# Requirement
Lines below that include "ایجاد" are the answer; copy each one.

Available data: Begin

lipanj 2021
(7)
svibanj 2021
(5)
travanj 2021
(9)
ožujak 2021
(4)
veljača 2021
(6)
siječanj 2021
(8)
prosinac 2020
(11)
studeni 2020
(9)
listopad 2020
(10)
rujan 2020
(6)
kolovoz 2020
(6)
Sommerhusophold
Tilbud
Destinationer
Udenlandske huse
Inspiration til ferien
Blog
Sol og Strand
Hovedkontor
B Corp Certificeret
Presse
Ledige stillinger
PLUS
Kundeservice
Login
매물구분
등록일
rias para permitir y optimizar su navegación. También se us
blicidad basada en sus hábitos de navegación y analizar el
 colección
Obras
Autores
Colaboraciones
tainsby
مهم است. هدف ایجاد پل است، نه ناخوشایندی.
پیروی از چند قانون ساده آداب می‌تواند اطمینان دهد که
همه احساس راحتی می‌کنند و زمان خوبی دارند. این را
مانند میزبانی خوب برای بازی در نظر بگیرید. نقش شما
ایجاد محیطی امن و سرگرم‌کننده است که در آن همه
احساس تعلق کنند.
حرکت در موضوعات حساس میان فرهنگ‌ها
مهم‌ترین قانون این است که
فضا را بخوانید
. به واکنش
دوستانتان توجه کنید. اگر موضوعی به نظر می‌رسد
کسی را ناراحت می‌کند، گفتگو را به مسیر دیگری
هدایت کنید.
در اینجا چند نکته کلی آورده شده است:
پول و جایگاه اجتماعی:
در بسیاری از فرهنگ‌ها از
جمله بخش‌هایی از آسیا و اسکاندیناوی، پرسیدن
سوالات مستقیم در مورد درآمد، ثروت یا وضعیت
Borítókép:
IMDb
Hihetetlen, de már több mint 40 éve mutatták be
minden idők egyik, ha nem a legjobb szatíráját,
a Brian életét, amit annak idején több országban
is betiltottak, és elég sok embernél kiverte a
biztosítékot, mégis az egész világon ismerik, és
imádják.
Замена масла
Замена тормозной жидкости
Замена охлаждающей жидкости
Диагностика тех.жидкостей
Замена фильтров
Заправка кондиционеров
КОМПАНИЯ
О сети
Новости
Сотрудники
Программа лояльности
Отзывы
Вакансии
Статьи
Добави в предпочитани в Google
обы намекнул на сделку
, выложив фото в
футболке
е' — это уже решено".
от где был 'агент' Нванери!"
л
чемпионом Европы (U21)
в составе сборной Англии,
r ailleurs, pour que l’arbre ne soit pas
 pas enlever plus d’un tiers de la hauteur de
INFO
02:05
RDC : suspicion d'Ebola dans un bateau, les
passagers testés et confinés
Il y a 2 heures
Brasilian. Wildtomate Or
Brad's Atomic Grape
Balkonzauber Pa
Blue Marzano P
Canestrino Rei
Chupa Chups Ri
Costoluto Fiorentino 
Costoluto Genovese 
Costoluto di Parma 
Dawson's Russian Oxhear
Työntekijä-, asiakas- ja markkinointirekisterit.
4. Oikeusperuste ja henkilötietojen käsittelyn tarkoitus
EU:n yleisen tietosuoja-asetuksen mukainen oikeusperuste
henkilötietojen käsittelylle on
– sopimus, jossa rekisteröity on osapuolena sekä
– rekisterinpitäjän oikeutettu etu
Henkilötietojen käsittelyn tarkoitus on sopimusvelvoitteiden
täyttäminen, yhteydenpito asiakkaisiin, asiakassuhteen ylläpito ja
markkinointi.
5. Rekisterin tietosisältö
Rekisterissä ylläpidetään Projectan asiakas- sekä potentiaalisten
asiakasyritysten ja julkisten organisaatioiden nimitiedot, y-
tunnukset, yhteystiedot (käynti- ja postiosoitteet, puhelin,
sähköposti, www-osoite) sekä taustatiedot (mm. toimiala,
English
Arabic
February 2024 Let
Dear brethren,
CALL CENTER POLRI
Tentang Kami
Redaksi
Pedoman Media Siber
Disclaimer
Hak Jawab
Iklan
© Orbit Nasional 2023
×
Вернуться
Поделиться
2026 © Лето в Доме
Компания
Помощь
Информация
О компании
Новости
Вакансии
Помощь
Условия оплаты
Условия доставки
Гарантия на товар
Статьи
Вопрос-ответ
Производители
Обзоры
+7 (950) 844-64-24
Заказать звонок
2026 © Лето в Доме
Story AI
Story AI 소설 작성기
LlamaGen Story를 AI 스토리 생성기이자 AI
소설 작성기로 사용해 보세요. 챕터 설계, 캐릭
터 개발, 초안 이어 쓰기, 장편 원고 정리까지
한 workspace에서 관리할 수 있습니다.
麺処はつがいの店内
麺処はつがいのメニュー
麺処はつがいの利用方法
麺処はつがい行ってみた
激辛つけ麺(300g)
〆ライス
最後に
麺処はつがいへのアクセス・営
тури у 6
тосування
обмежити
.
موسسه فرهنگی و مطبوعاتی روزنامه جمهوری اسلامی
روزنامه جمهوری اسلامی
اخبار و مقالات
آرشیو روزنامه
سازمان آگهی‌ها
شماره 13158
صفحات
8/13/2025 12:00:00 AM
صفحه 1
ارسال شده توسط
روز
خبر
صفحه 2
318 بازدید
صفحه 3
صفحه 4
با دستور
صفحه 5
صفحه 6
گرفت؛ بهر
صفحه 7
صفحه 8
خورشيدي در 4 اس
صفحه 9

Available data: End

# Response below
مهم است. هدف ایجاد پل است، نه ناخوشایندی.
ایجاد محیطی امن و سرگرم‌کننده است که در آن همه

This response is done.